Embrace truly good news
One of the lines in the gospel reading says, "At that time there will be two men in the field. One will be taken and the other left. Two women will be grinding at the mill. One will be taken and the other left. Therefore, stay alert!" A couple of people asked me this week, "Is this about the rapture? Is this about being 'left behind'?" In short, no. The doctrine of the rapture is actually not a part of mainstream Christian theology, whether catholic (Roman, Orthodox, Anglican) or mainline protestant (Methodist, Lutheran, Presbyterian, etc.). It's an almost exclusively American, fundamentalist teaching that's not very old (only 150 years or so). It's also based on only a couple of rather vague pieces of scripture. In fact, this reading requires us to lay the idea of the rapture, and the idea of being "left behind," on top of it for that interpretation to work. The analogy Jesus makes with Noah and the flood right before those verses would mean the ones "taken" or "swept away" would be the ones judged as in the flood. The ones "left behind" in the flood are the ones who are saved! Mostly, this is about the suddenness with which the end can come--for any of us! Whether we're at work or at home.
The rapture has been the source of a lot of religious anxiety for a lot of people. If it's something that swims around in your consciousness, know that you can let it sink to the bottom. Remember: after Jesus' resurrection the tomb was empty. Nothing and no one gets left behind.
A good resource on this topic, though slightly dated, is The Rapture Exposed: The Message of Hope in the Book of Revelation by Barbara R. Rossing. Another, slightly newer resource, is Surprised by Hope by N.T. Wright. Take the time to do a little reading and learning about the hopefulness of the biblical message around eschatology (aka, the study of the end times). Dump the bad theology and embrace the truly good news of the biblical message.
In the short Prayer Book liturgy called "Thanksgiving for the Birth of a Child," the rubrics say, "The Minister of the Congregation is directed to instruct the people, from time to time, about the duty of Christian parents to make prudent provision for the well-being of their families, and of all persons to make wills, while they are in health, arranging for the disposition of their temporal goods, not neglecting, if they are able, to leave bequests for religious and charitable uses" (p. 445).

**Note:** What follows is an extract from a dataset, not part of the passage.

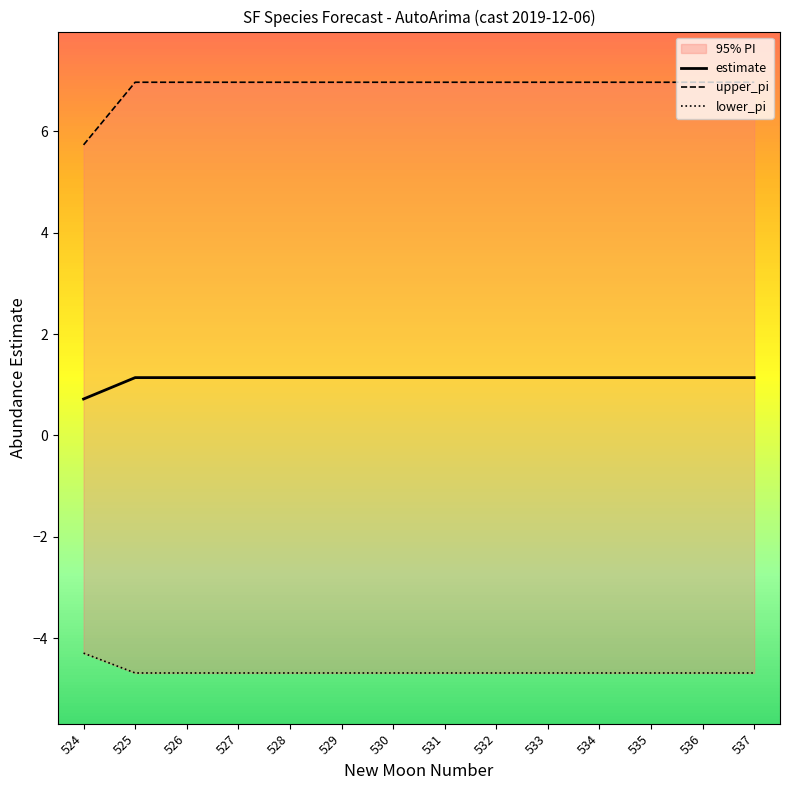

True or false: estimate has a value of 1.7 at 525.

False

When Mtr. Liz and I prepare parents for the baptism of their infants, this is always a part of our teaching. I usually tell the story of myself as a younger man awkwardly having this conversation with Catt. When it was over, and we'd made our will, prepared our advance medical directives, talked about our burial arrangements, I felt huge relief. I think most of the fear around death revolves around being unprepared. Doing the practical work of preparation can go a long way towards assuaging anxiety.
Get busy loving.
Embrace truly good news.
There's nothing wrong with feeling some anxiety around death and the end. Our funeral liturgy teaches us, however, that when things come tumbling down, when we die, when the world ends, "life is changed, not ended." We remain always and forever in the hands of loving, merciful, forgiving God, who loves the whole world. Even you and me. Keep the faith, St. Paul's.